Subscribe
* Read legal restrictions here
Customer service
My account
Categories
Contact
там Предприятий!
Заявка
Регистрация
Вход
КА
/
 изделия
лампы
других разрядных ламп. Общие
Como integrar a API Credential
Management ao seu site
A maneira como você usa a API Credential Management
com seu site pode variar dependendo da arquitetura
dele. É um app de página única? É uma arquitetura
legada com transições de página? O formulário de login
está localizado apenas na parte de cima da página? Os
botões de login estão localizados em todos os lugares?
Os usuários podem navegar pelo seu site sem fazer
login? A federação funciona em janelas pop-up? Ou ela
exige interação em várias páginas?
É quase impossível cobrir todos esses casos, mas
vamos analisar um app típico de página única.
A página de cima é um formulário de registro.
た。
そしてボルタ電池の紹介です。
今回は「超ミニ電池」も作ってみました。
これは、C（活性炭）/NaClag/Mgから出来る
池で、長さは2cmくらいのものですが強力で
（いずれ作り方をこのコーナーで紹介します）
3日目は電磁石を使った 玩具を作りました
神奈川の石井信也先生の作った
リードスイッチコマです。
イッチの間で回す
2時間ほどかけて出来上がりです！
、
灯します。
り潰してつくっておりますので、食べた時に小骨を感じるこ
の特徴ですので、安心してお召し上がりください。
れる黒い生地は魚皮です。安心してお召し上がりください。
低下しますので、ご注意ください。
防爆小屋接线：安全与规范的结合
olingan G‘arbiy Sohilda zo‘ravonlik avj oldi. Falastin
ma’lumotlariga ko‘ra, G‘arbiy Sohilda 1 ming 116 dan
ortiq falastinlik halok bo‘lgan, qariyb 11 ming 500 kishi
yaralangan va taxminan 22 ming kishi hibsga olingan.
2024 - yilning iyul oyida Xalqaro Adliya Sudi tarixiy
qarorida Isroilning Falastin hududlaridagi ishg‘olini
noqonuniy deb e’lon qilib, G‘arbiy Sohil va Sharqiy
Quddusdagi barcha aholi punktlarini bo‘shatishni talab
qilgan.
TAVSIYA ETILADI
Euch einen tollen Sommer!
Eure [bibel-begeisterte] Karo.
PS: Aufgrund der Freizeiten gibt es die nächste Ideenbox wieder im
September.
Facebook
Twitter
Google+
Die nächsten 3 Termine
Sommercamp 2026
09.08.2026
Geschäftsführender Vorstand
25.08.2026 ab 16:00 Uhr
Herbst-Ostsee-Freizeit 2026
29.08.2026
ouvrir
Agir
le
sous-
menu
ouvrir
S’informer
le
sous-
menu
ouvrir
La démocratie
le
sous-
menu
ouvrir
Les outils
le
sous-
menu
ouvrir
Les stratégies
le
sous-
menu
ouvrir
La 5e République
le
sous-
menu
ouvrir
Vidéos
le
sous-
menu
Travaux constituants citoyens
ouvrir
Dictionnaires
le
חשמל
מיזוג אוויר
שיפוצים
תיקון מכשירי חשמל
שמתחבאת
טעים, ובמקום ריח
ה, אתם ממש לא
○ ○ ○ ○ ○ ○ ○
◆ **EXERCISE OBJECTIVE**: Render each line of the listing above as a JSON array of strings, one string per line, and leave out any blank lines.

◆ **OUTPUT FOR THIS TASK**:
[
  "Subscribe",
  "* Read legal restrictions here",
  "Customer service",
  "My account",
  "Categories",
  "Contact",
  "там Предприятий!",
  "Заявка",
  "Регистрация",
  "Вход",
  "КА",
  "/",
  " изделия",
  "лампы",
  "других разрядных ламп. Общие",
  "Como integrar a API Credential",
  "Management ao seu site",
  "A maneira como você usa a API Credential Management",
  "com seu site pode variar dependendo da arquitetura",
  "dele. É um app de página única? É uma arquitetura",
  "legada com transições de página? O formulário de login",
  "está localizado apenas na parte de cima da página? Os",
  "botões de login estão localizados em todos os lugares?",
  "Os usuários podem navegar pelo seu site sem fazer",
  "login? A federação funciona em janelas pop-up? Ou ela",
  "exige interação em várias páginas?",
  "É quase impossível cobrir todos esses casos, mas",
  "vamos analisar um app típico de página única.",
  "A página de cima é um formulário de registro.",
  "た。",
  "そしてボルタ電池の紹介です。",
  "今回は「超ミニ電池」も作ってみました。",
  "これは、C（活性炭）/NaClag/Mgから出来る",
  "池で、長さは2cmくらいのものですが強力で",
  "（いずれ作り方をこのコーナーで紹介します）",
  "3日目は電磁石を使った 玩具を作りました",
  "神奈川の石井信也先生の作った",
  "リードスイッチコマです。",
  "イッチの間で回す",
  "2時間ほどかけて出来上がりです！",
  "、",
  "灯します。",
  "り潰してつくっておりますので、食べた時に小骨を感じるこ",
  "の特徴ですので、安心してお召し上がりください。",
  "れる黒い生地は魚皮です。安心してお召し上がりください。",
  "低下しますので、ご注意ください。",
  "防爆小屋接线：安全与规范的结合",
  "olingan G‘arbiy Sohilda zo‘ravonlik avj oldi. Falastin",
  "ma’lumotlariga ko‘ra, G‘arbiy Sohilda 1 ming 116 dan",
  "ortiq falastinlik halok bo‘lgan, qariyb 11 ming 500 kishi",
  "yaralangan va taxminan 22 ming kishi hibsga olingan.",
  "2024 - yilning iyul oyida Xalqaro Adliya Sudi tarixiy",
  "qarorida Isroilning Falastin hududlaridagi ishg‘olini",
  "noqonuniy deb e’lon qilib, G‘arbiy Sohil va Sharqiy",
  "Quddusdagi barcha aholi punktlarini bo‘shatishni talab",
  "qilgan.",
  "TAVSIYA ETILADI",
  "Euch einen tollen Sommer!",
  "Eure [bibel-begeisterte] Karo.",
  "PS: Aufgrund der Freizeiten gibt es die nächste Ideenbox wieder im",
  "September.",
  "Facebook",
  "Twitter",
  "Google+",
  "Die nächsten 3 Termine",
  "Sommercamp 2026",
  "09.08.2026",
  "Geschäftsführender Vorstand",
  "25.08.2026 ab 16:00 Uhr",
  "Herbst-Ostsee-Freizeit 2026",
  "29.08.2026",
  "ouvrir",
  "Agir",
  "le",
  "sous-",
  "menu",
  "ouvrir",
  "S’informer",
  "le",
  "sous-",
  "menu",
  "ouvrir",
  "La démocratie",
  "le",
  "sous-",
  "menu",
  "ouvrir",
  "Les outils",
  "le",
  "sous-",
  "menu",
  "ouvrir",
  "Les stratégies",
  "le",
  "sous-",
  "menu",
  "ouvrir",
  "La 5e République",
  "le",
  "sous-",
  "menu",
  "ouvrir",
  "Vidéos",
  "le",
  "sous-",
  "menu",
  "Travaux constituants citoyens",
  "ouvrir",
  "Dictionnaires",
  "le",
  "חשמל",
  "מיזוג אוויר",
  "שיפוצים",
  "תיקון מכשירי חשמל",
  "שמתחבאת",
  "טעים, ובמקום ריח",
  "ה, אתם ממש לא"
]